こんなことは早く終わりにしてしまいたい。ただ、そう思っていたからだ。
「ありがとうございます」
そう言って乃梨子が去ろうとした時、聖さまは言った。
「乃梨子ちゃん、一つだけ」
「はい?」
「私は志摩子にとって悪い姉だったわ」
何のこと?
学年の関係で、聖さまと志摩子さんの間に何があったのか、乃梨子は殆ど知らない。
「だから、志摩子に会ったら伝えておいて」
伝言か。
「なんて伝えればいいのですか?」
「『ごめんなさい』って」
「判りました。伝えておきます」
聖さまとの会話はそれきりだった。
藤堂の本家は志摩子さんの家より遠かった。
聖さまに貰った『行きかた』に従って、H駅より先の駅まで電車で行って、駅前でタクシーを捕まえ、「藤堂の本家へ」というと運転手はちょっと訝しげに乃梨子を一瞥したが、何も言わずに車を走らせた。
行く道中、乃梨子は鉈の入った鞄をずっと両手で抱えていた。
志摩子さんに会ってどうするかなんて具体的には何も考えていなかった。
謝るのか、問いただすのか、とにかく全てを終わらすんだ、ってそれだけを考えていたのだ。

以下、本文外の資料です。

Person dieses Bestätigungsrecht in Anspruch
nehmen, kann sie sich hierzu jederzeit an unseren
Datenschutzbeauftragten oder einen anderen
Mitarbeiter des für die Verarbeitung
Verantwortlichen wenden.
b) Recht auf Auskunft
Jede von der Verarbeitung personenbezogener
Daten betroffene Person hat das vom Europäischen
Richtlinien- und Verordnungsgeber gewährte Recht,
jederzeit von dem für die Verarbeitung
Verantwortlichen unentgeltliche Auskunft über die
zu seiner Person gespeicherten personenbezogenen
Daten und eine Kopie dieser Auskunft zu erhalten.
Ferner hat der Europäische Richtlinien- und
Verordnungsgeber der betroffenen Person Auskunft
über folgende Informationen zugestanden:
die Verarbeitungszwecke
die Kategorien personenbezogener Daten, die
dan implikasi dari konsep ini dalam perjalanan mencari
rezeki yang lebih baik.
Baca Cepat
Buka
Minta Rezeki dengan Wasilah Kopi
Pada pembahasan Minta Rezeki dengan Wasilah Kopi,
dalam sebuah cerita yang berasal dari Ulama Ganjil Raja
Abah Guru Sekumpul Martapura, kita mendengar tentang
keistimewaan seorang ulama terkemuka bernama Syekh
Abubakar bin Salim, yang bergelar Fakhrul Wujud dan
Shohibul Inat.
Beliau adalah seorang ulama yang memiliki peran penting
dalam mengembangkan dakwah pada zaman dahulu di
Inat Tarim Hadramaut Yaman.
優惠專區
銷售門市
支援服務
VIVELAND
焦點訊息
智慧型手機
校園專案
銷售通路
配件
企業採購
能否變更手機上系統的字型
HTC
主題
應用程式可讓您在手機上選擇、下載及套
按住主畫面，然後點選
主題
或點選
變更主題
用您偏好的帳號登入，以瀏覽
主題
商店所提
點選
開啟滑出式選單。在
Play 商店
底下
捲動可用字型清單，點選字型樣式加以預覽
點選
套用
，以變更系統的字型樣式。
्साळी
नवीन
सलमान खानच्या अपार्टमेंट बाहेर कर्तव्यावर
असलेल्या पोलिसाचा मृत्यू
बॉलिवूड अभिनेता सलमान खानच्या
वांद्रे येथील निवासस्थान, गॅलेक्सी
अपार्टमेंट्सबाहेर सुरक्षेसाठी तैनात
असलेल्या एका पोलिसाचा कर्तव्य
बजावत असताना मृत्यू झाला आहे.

その結果、志摩子さんの手に掛かるのならそれもやむなし。
でも、納得がいかないまま消されるなんて絶対嫌だった。
やがてタクシーは舗装されていない道路に入ったらしくガタガタ揺れた。
そして、片側森が広がる道をしばらく行ってタクシーは停まった。
「お客さん、着きましたよ」
「え?」
周りを見るとどう見ても田舎道の途中だった。
運転手は訛りのあるイントネーションで言った。
「本家はこの先で、ここから先は藤堂家の土地だ。歩けばすぐわかる」
どうやらタクシーはここまでらしい。
その時、黒塗りの車がタクシーの進行方向へ追い越していった。
「……」
乃梨子がそれを目で追っているとタクシーの運転手は言った。
「ありゃ本家の車か、他所者だな。タクシーはここまでだ」
どうやらこの辺りの人間はこれ以上近付かないらしい。
乃梨子は料金を支払ってタクシーを降りた。
運転手は乃梨子に何も聞かなかったが、帰りがけにもう一度興味深げな視線を乃梨子に向けていた。
(まあ、セーラー服の女子高生がそんなところに向かうなんて珍しいんでしょうけど)
舗装されていない砂利道を少し歩くと、森の向こうに大きなお屋敷が見えてきた。
屋敷の周りには黒塗りの車が十数台泊まっているのが見えた。
なんだろう?
近付いていくと、どの車にも中には屈強そうな男が複数乗り込んでいるのが見えた。
警備だろうか?
他に道を歩く人が居ない中、乃梨子が一人、そこを抜けていくのに彼らは全く無関心だった。
藤堂本家の大きな門は開いていた。
中にも数台車が停まっていてこちらは人は乗っていなかった。
「ええと、玄関は……」
と、乃梨子が門から一歩入ったところで、周囲を見回していると、母屋と思われる大きな建物から数人の男が出てくるのが見えた。
男といってもどちらかというと年の行った人が多く、外の車に乗っていた厳つい男達とは雰囲気が違っていた。
やがて、その男の人たちが出てきた出入り口から和服を着た女性が現れた。
男の人たちが車に乗り込むので、見送りかと思ったら、その女性は、男達にかまわず、乃梨子の方に向かってきた。
そして、その女性は乃梨子のよく知った人物だった。
「……志摩子さん」
「乃梨子。待ってたわ」
乃梨子は、抱えていた鉈の入った鞄を、ぎゅっと抱きしめた。